Peter Strzok worked with the Federal Bureau of Investigation as a counterintelligence officer for 22 years. He was the Chief of the Counterespionage Section and led the FBI’s investigation into Hillary Clinton’s use of a personal email server. He was promoted to Deputy Assistant Director of the Counterintelligence Division, the second highest position in the agency, and led the investigation into Russian interference in the 2016 election. Strzok was born near Sault Ste. Marie, Michigan, in 1970. His father was a longtime member of the Army Corps of Engineers. Strzok received a bachelor’s degree from Georgetown University in 1991, after which he served as an officer in the U.S. Army before leaving to join the FBI in 1996 as an intelligence research specialist. He received his master’s degree from Georgetown in 2013.
Strzok was born near Sault Ste. Marie, Michigan, in 1970. His father was a longtime member of the Army Corps of Engineers. Strzok received a bachelor’s degree from Georgetown University in 1991, after which he served as an officer in the U.S. Army before leaving to join the FBI in 1996 as an intelligence research specialist. He received his master’s degree from Georgetown in 2013.
So, how did this fake Peter Strzok Twitter account emerge? The Washington Post decided to find out.
It turns out that the mastermind behind the @NotPeterStrzok account is a 21-year-old Pakistani who works as a “content and academic writer” and says he manages social media accounts for some Asian celebrities.
The fake Strzok account is not the first parody account this individual (who didn’t give his name to the Post for fear of being harassed) created. He’s created a bogus Twitter for a Bollywood actress that was quoted by Pakistani media, and he also made a fake Twitter account to impersonate former acting Attorney General Sally Yates. Most of his previous fake accounts have been suspended by Twitter—and, as of August 17, so has the @NotPeterStrzok account.

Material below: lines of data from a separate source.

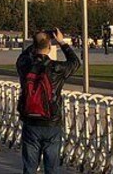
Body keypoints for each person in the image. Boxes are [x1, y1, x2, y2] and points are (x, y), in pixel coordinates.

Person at [16, 28, 80, 174]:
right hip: (51, 121)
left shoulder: (25, 66)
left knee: (30, 167)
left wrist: (38, 40)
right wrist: (62, 42)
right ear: (50, 47)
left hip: (30, 120)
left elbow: (22, 57)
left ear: (34, 46)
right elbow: (75, 63)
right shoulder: (56, 68)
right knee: (52, 167)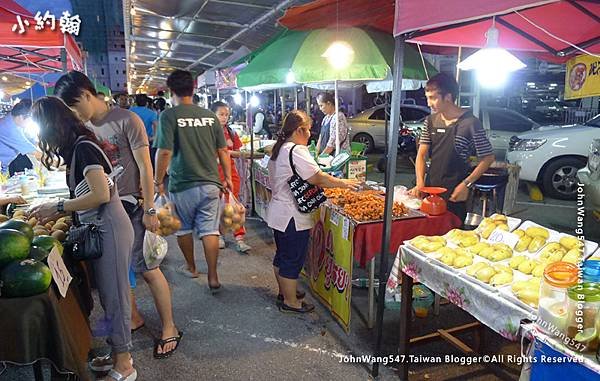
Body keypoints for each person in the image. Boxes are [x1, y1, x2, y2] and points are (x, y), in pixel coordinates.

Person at [54, 71, 181, 359]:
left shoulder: (126, 120)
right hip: (102, 214)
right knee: (119, 275)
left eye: (74, 107)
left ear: (87, 95)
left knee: (148, 268)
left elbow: (145, 167)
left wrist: (149, 207)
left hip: (132, 206)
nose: (74, 115)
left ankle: (169, 327)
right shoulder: (82, 126)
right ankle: (133, 319)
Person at [29, 97, 137, 381]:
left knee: (116, 297)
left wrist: (60, 206)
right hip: (101, 226)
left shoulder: (84, 148)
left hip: (108, 227)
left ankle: (125, 363)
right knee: (109, 294)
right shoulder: (79, 148)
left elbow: (101, 194)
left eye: (40, 128)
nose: (40, 136)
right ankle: (117, 352)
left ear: (53, 125)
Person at [266, 110, 359, 313]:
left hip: (278, 212)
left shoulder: (279, 148)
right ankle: (290, 302)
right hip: (292, 215)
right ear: (299, 130)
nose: (310, 134)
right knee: (292, 258)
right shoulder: (296, 150)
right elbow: (317, 177)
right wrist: (343, 183)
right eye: (308, 130)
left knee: (282, 255)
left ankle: (285, 292)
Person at [154, 69, 233, 290]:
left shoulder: (169, 115)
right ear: (193, 89)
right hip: (210, 182)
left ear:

How does this successful celebrity impersonator go about doing his magic? First, he says, he’ll check Twitter’s trending list for any famous people. “I check if the person, who is trending, is already on twitter or not, if he/she isn’t then I set up a new account with good bio & username to make it look authentic,” he wrote to the Post in a Twitter direct message. “Then I post [a] few tweets.”

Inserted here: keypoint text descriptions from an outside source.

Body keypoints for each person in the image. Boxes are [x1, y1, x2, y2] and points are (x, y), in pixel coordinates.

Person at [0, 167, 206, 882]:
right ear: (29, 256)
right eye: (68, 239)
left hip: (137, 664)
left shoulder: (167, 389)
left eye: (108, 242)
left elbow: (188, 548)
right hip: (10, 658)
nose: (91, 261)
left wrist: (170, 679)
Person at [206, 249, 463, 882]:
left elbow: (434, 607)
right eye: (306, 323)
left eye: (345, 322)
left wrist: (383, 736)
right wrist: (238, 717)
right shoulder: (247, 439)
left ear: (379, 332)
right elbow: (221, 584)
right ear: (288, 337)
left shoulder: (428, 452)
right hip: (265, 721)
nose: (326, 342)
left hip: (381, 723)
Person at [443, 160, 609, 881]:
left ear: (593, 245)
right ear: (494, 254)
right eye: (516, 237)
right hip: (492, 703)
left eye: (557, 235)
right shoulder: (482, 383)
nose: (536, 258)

At the time @NotPeterStrzok created the fake account, the real Peter Strzok didn’t have a Twitter account. Now he has a verified account.

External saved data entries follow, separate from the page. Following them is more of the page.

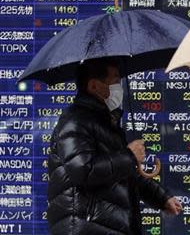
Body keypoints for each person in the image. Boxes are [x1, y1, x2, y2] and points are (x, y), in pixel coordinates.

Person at [47, 57, 182, 235]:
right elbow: (83, 171)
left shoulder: (104, 122)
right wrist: (129, 155)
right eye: (115, 80)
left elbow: (121, 173)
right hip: (86, 227)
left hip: (107, 224)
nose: (119, 87)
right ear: (94, 86)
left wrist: (161, 197)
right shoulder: (74, 122)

After the individual finds a person to target with a parody account, he then finds people who are already trending on Twitter and tweets about the individual he’s trying to impersonate. Once that’s done, he “makes them aware of his account by following them.” If the person being followed believes the account is legitimate, they might start tweeting it, too.
He was able to make the @NotPeterStrzok account look legitimate by taking an account that’s been around for a couple of years and renaming it.
With this information, how can you be sure you’re sharing tweets or other social posts from legitimate sources? Here are a few tips:
- Look at the username (on Twitter, that’s the one with the @ next to it under the name in larger type). If it doesn’t look like a real account, don’t retweet or share on other social accounts.
- If the account is for a famous person, check that the account has been verified. On Facebook and Twitter, genuine celebrity or politician accounts have a blue checkmark near the account name.
- Many parody Twitter accounts have information in the bio that states they are parody accounts. This seems to allow them to avoid Twitter’s rules around impersonating people.
- Look for problems with spelling and grammar.
- Use the CRAAP Test to determine the legitimacy of information being shared by the account.
- Don’t instantly share a social media post because you agree with its content. Think before you click!
What it all comes down to is that people—including us—need to take a breath before retweeting or re-sharing a post that reflects our attitudes. We promise to do better in the future, and we hope you will, too.